I admire you for getting opinions. 

I had a flier done by a friend to put up at the stores where I wholesale my stuff. I glanced at it and said it was good to go. A week later, one of the store owners told me I might want to check out my flier. He had such a smirk on his face, I knew something was spelled dreadfully wrong. 

It said The Portable Panty.

My business is called THe Portable Pantry.

  

I told him that my panties were portable. He got a huge kick out of the whole thing. I'm a better proofreader now.....


----------



## laprise (Jan 4, 2006)

shroomgirl, I did have a look at your site.

I like the color scheme, the easy to navigate button, and overall very a very nice webiste.

*I DON'T* like that you don't have a testamonial page. I ask ALL my clients give me quotes and pictures from the event that I post on that page. Most of the visitors I get on my website go read the quotes. It powerful to read about how much fun others have had...

*I DON'T* like that you don't have Meta Tag: with Description and Keywords. A website that people can't find on SEARCH ENGINE is not helping you make a living. FIX that and money will come.

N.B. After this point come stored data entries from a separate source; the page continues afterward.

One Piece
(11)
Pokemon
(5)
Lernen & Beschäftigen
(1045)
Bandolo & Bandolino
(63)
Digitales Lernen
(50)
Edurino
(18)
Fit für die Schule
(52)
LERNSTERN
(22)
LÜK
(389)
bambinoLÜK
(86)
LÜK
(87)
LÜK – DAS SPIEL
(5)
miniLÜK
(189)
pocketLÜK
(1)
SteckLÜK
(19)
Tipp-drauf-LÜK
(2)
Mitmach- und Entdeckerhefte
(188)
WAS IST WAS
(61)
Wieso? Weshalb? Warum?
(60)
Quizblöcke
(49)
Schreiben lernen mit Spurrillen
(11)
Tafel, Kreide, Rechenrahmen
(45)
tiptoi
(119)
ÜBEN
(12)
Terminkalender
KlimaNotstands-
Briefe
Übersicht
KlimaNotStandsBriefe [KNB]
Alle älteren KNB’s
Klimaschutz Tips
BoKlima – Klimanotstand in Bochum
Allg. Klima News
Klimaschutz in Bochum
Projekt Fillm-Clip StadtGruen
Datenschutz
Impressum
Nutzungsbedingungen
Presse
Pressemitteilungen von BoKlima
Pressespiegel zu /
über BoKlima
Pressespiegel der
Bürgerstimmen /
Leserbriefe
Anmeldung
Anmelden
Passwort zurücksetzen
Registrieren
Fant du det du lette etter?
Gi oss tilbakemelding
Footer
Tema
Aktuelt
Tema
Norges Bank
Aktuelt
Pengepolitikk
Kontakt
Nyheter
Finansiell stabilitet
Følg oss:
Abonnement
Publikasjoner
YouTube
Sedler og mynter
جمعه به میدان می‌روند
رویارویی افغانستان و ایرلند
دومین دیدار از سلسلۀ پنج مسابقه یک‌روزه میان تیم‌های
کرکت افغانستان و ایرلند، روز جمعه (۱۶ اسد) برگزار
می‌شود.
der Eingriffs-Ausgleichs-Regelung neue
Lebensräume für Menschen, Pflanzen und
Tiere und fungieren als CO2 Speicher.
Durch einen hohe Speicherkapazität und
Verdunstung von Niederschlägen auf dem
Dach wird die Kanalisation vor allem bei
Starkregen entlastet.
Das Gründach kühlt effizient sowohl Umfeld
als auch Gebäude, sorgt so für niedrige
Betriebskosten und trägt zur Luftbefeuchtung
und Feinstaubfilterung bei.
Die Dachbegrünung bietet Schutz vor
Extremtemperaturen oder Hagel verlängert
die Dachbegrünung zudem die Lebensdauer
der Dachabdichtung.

You can all test how efficient your website is with this link:
http://www.instantposition.com/seotestresults.php

Also, you should all check out Google Analytics... it's free and a great tool to rank highier on all search engine.

good luck


----------



## shroomgirl (Aug 11, 2000)

testimonials are on my to do list......catering(Wash U, Reg high profile client), directing stage work(the group that hires me and some of the name chefs), consulting with schools (both universities and grade schools), teaching (high profile students).....

site was just made last Thurs, put together by a friend that just enjoys working with the web. Putting links to and from the venues is a must......

Thanks for the feedback.


----------